Dr. Wang recalls with fondness how doctors used to treat their patients from cradle to grave and how that relationship was a personal one, quite unlike today. Toward that end she states, “Here the deep healing of patient’s mind and body occurred without machines or medicines, but through the doctor patient relationship, with the doctor as the instrument of change.” (2010, p.5) That doctor patient relationship changed in the late 1980’s to early 1990’s. American medicine had just been deregulated like the airlines and financial sector. Private for profit corporations began to nibble up our health care system that had previously been run by charitable organizations with emphasis on prevention and treatment. About these changes she said the following: “Insurance companies also started calling the shots, preferring to pay psychiatrists to prescribe medications, leaving psychotherapy for counselors, if at all.” Gone were the days where the psychiatrist spend time evaluating the patient and inquiring about incidents that may be precipitating factors in their current demise replaced by meeting or exceeding the bottom line.
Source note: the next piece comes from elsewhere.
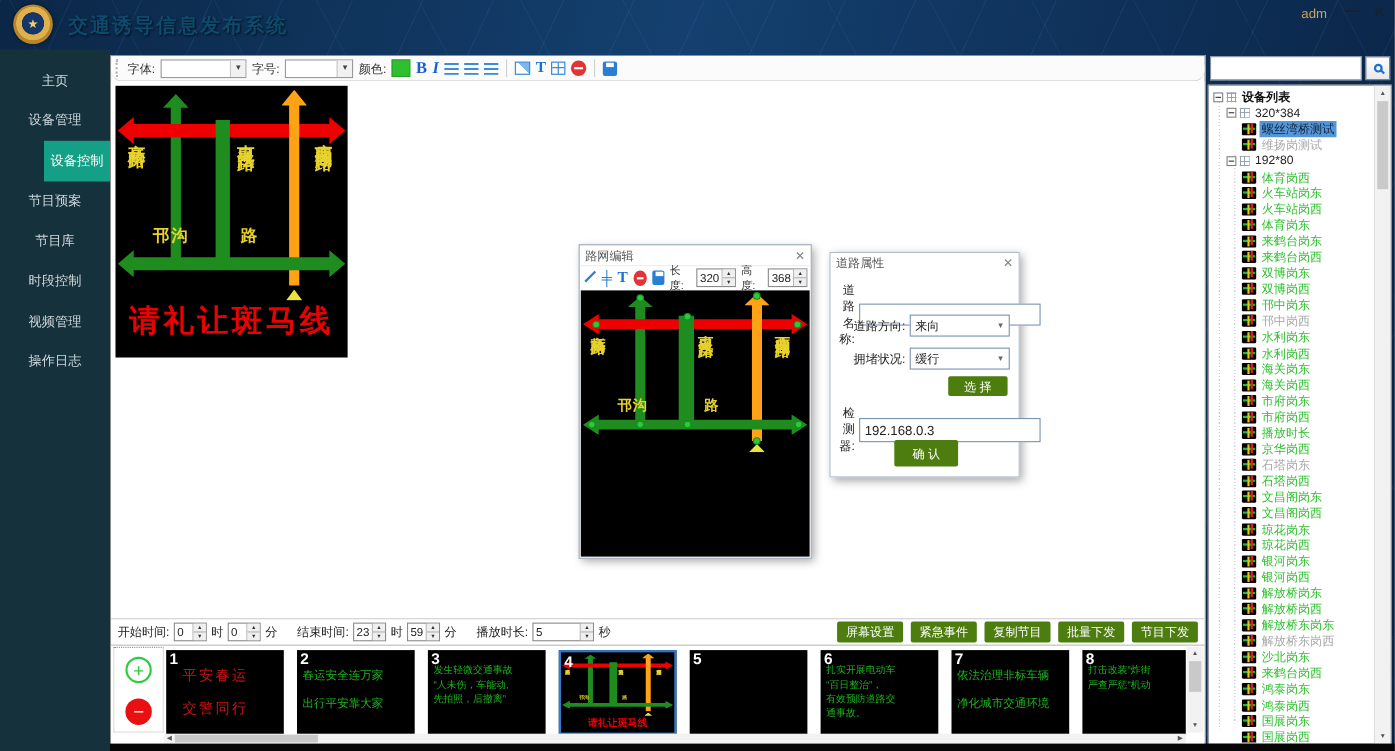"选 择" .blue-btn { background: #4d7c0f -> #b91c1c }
Some of the vital statistics that Dr. Wang wrote about in The Kitchen Shrink have to do with percentage of our GDP (Gross Domestic Product). In 1980 health care costs took up 9.1% and were easily budgeted for. However, by 2001 health care had ebcome 18% of our total GDP. (2010, p.50) And, according to Dr. Wang, that the “…American medical system consumes one sixth of the national economy, more than any other nation…”. A major portion of time under managed health care is allocated to filling out forms and making calls to the insurers because without such paperwork the physicians will not get paid. (p.69)

Today’s hospitals resemble “assembly line medicine, where each doctor cares for only one body part…”. (2010, p.14) “Discharges are earlier and riskier…”. (p.23) Medical care is now a team based approach handled on the various world exchanges with profit for their stockholders as the motive to see more patients and deny more care as cost cutting/profit boosting measures. “The insurance company, not the family, physicians, ...” or the patient, “decide.” (p.41) Doctor Wang asks, “What kind of system is this?” And I totally agree.

I do not have health insurance and am waiting to see what changes occur under the newly legislated national health care. I found Dr. Wang’s book a very eye opening experience down a dark, entirely profit motivated, path that nobody should be forced to walk. I would recommend this book to all persons considering or currently enrolled in medical school and all medical professionals, as well as, all patients, who I am sure can sympathize with the plight of our current health care system and the sad direction it has taken since deregulation. Thank you Dr. Wang!